*INSTRUCCIONES*
A – Responde estas preguntas a partir del texto sobre la foto tomada en Mumbay.
(i) ¿En qué mano llevaba la cámara quien narra?
(ii) ¿Qué oficio podría haber tenido el tipo, según la impresión que da el cartel de detrás?
(iii) ¿Qué había sobre la islita a la que conducía la pasarela?
B – Retoma el texto sobre la foto tomada en Mumbay y continúalo a partir de su última oración.

Se pregunta y se responde él mismo, con mi voz, y con mi boca.
     

domingo, 6 de noviembre de 2011

029

Mumbay, India, 2011

El tipo no está posando, está mirando la cámara que iba en mi mano izquierda (el dedo largo en el disparador, el lente en la curva entre el pulgar y el índice) preguntándose si le estoy haciendo, o le voy a hacer, una foto.
Si el tipo hubiera pensado que lo estaba fotografiando seguramente me hubiera perseguido un buen rato pidiendo dinero aunque, por el cartel que hay detrás, me da la impresión, ahora que miro la foto, de que su oficio podría haber sido curandero y no se hubiera podido mover de su lugar.
El tipo estaba parado al comienzo de la pasarela que unía la tierra firme con una islita sobre la que había un templo. En la pasarela, a ambos lados, había vendedores ambulantes y mendigos. En la entrada al templo estaban los fotógrafos profesionales, esos que van con su cámara digital imprimiendo al momento las imágenes desde una máquina vieja con una fuente de alimentación portátil.

*MATERIAL PROPORCIONADO*
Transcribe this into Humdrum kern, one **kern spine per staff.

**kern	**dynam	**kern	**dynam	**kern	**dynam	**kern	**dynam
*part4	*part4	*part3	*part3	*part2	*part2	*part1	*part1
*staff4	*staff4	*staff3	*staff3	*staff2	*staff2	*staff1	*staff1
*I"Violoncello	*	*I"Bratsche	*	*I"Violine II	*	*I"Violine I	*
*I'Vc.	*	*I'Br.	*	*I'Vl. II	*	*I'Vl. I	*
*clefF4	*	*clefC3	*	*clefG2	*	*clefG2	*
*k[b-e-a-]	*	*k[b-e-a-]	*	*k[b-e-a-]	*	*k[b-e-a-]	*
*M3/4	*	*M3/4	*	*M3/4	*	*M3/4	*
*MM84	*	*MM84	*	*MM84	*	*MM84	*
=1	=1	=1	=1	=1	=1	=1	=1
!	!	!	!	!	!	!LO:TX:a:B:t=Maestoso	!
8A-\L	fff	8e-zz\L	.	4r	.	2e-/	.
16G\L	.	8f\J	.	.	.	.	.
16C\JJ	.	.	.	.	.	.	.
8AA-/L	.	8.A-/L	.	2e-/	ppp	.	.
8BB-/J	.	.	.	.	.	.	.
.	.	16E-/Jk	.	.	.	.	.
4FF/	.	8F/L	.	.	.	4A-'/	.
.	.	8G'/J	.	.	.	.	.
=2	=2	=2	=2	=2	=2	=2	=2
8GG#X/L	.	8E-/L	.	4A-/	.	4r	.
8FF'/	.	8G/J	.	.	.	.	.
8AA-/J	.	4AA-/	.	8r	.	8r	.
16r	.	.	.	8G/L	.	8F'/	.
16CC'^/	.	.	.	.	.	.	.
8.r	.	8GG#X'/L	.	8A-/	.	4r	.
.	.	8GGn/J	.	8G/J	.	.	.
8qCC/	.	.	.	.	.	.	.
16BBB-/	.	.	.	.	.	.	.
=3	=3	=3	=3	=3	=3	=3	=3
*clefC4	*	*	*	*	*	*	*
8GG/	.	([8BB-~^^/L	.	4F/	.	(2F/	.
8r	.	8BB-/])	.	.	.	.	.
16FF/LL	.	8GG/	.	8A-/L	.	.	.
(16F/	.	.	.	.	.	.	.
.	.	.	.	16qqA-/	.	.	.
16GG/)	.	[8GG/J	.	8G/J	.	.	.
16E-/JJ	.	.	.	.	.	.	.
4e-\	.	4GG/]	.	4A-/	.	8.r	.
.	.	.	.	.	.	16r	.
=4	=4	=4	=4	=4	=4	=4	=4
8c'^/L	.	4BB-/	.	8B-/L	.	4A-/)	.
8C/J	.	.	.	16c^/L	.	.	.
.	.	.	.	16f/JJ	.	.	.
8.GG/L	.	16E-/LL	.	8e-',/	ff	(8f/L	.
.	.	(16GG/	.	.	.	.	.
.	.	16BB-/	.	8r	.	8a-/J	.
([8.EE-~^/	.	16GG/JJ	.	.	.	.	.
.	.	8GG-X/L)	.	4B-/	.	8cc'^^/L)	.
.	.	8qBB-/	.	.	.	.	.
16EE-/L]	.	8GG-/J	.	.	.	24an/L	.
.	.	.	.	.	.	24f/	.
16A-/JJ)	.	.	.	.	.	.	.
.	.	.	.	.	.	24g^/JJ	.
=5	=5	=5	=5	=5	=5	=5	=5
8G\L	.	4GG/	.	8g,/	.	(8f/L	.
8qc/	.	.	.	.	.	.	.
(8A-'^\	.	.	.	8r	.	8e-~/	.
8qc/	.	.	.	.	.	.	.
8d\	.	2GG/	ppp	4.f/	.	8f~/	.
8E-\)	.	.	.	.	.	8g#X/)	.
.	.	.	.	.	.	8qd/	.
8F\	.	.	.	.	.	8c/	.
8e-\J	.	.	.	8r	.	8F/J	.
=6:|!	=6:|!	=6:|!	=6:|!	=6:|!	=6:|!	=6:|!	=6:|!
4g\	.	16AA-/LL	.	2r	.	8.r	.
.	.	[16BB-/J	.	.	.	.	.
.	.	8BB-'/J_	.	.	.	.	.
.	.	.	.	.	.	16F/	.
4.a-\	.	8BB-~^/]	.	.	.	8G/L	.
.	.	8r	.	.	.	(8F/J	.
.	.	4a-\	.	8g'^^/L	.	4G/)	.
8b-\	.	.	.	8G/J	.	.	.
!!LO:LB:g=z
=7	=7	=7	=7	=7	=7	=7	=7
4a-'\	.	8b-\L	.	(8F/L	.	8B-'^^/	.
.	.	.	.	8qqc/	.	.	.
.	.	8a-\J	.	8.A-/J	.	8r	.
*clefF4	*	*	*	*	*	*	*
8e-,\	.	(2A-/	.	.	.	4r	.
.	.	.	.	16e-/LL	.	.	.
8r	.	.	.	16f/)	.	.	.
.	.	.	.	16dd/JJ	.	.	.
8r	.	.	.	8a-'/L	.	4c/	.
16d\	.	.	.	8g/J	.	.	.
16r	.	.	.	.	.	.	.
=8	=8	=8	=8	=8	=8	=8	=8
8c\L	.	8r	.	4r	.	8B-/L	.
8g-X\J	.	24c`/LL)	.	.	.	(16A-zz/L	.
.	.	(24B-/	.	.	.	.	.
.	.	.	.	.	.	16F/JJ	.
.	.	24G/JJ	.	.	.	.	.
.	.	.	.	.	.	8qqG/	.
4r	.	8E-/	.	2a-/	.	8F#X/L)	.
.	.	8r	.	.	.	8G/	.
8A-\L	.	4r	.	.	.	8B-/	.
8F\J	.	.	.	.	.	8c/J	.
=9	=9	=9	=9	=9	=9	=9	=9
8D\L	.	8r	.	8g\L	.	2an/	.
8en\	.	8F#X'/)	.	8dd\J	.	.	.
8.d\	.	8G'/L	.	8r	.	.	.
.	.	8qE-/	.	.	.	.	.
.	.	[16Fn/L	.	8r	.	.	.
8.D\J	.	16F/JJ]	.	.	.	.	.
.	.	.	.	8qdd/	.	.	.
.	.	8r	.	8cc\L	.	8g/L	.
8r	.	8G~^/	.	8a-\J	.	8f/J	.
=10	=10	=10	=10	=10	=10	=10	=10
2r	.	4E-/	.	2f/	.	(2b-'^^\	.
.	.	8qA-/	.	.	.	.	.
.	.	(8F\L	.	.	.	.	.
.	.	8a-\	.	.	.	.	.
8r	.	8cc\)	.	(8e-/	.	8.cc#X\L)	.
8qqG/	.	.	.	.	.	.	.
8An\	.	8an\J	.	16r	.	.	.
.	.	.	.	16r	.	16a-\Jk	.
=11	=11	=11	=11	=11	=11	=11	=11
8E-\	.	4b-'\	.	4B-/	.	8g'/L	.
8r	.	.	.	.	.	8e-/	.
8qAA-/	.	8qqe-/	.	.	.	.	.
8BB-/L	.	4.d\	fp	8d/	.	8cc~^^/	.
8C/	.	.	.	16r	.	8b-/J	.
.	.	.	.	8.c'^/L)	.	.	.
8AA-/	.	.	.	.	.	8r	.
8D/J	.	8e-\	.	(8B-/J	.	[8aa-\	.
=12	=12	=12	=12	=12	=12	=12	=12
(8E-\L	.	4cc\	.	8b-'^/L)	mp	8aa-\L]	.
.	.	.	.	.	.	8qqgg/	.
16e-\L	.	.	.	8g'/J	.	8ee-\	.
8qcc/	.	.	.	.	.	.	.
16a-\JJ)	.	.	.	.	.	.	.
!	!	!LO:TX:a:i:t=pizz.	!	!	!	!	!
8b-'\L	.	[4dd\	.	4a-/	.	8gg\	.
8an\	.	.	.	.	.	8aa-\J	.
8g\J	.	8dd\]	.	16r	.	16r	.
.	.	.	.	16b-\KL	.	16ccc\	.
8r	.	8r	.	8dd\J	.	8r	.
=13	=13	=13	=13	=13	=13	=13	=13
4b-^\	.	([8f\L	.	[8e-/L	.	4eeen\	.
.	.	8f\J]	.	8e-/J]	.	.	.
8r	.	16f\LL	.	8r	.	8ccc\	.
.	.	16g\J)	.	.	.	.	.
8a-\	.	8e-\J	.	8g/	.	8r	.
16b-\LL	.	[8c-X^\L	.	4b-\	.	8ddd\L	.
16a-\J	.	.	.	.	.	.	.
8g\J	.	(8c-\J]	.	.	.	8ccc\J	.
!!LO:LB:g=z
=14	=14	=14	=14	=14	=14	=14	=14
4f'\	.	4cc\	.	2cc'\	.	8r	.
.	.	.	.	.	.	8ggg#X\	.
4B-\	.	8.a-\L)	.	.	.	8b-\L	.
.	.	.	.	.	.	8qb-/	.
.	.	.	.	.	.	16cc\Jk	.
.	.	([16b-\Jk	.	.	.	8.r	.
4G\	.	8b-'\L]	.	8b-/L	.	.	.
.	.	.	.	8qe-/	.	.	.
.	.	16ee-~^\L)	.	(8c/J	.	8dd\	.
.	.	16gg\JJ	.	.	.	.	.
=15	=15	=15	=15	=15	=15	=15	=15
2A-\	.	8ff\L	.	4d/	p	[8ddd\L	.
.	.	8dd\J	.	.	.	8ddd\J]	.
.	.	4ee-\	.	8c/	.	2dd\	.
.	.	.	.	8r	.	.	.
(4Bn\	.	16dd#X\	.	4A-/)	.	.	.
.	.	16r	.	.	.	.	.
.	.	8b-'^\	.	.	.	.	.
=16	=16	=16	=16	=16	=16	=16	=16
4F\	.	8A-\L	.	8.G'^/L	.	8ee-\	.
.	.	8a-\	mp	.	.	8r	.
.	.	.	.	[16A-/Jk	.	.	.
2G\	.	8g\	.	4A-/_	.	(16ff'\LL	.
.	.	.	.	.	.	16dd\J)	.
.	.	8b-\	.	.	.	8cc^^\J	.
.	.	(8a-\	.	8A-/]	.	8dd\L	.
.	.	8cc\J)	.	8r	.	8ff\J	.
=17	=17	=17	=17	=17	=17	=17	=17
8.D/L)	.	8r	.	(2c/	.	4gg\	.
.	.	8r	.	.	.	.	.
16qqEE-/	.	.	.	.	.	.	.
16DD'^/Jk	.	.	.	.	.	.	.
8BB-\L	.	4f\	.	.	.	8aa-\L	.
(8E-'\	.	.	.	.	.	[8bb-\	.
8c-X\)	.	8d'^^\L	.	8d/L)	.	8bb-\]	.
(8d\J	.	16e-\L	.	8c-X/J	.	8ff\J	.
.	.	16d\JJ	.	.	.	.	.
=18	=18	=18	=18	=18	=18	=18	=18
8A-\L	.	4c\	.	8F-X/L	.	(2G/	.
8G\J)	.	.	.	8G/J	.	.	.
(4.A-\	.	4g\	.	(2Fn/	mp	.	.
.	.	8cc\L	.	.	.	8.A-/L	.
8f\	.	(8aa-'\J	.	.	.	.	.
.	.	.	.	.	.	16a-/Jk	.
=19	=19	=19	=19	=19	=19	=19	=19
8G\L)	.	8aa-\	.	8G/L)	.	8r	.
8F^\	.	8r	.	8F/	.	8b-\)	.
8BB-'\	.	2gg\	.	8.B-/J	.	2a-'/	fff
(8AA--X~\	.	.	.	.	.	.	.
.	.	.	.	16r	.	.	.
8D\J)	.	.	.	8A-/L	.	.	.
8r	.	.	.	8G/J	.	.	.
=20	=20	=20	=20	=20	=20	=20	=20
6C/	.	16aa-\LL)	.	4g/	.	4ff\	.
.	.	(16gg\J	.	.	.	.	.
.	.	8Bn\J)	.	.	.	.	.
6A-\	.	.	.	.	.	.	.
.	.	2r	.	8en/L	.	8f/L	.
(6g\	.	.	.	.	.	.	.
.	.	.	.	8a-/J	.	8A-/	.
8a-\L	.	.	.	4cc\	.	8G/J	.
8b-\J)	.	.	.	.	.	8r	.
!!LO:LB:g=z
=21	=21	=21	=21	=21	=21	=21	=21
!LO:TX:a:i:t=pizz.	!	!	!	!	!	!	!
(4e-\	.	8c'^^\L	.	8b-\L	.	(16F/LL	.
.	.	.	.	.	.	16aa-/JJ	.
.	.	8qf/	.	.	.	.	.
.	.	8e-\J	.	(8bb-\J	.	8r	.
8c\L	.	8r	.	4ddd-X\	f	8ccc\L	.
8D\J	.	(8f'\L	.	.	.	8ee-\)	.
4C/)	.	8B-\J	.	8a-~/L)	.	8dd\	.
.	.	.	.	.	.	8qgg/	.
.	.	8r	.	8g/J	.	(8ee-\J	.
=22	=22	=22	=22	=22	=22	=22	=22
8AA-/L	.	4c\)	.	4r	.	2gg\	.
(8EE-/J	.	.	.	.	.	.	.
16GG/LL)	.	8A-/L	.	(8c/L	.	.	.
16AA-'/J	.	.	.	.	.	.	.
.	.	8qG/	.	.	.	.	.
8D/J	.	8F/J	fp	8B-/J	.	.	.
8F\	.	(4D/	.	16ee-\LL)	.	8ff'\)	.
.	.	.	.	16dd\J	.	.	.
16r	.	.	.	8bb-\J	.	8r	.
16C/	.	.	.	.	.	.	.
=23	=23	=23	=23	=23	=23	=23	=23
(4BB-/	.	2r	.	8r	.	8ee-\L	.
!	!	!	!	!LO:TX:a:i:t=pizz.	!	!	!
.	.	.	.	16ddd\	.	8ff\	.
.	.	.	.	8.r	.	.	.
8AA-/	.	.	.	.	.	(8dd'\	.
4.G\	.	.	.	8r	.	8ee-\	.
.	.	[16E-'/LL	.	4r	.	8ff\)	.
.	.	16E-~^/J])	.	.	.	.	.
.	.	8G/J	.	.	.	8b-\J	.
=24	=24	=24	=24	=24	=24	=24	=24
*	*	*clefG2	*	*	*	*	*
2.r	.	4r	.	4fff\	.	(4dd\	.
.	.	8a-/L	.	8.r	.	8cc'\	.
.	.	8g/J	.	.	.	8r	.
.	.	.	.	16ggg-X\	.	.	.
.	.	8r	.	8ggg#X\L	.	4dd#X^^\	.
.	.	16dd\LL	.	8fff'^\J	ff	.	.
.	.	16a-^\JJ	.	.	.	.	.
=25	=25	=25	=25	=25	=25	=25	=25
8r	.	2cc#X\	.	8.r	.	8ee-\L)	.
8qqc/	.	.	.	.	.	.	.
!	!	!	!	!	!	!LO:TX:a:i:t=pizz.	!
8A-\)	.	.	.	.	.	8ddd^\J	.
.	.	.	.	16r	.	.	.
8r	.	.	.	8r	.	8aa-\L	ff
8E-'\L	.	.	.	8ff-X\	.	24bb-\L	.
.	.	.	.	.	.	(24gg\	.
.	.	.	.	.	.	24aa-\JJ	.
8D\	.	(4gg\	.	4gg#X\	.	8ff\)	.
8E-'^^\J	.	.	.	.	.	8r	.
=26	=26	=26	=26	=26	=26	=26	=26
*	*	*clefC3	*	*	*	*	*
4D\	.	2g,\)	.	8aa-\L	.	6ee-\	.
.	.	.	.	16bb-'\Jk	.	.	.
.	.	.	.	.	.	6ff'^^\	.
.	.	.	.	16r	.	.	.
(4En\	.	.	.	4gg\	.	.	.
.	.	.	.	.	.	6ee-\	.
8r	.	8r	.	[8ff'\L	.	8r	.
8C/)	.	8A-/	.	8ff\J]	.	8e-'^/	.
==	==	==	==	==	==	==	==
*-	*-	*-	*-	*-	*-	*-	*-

*RESPUESTAS POR TAREA*
A –
(i) En la mano izquierda.
(ii) Curandero.
(iii) Un templo.

B –
Estos fotógrafos cobran por sus fotos, no como yo, que se supone tendría que pagar por hacerlas.
Las imágenes profesionales son de parejas o de familias rígidas con el templo al fondo; fotos intencionalmente sobrexpuestas para ganar un aire poético y ocultar los defectos de los clientes; no muy diferentes a las fotos de novias que hacen por acá. No sé de dónde viene la idea de que una foto sobrexpuesta es poética; tampoco puedo decir dónde y desde cuándo comenzó esta relación entre sobrexposición y poesía, pero funciona así.
En mi foto el tipo está verde; no es mi culpa, no manipulé la imagen (aparte del reencuadre, casi obligado con las fotos que hago desde el pecho), había un techo plástico que lo enverdecía todo.
Podría haberle dicho al tipo que posara junto a su cartel y podría haber sobrexpuesto la imagen, podría llevar conmigo una impresora vieja y podría haber hecho como que quería regalarle una copia. Podría hacer las cosas bien y, entonces, no tendría miedo a verme obligado a pagar por mis fotografías y, además, este texto, también, me lo podría haber ahorrado.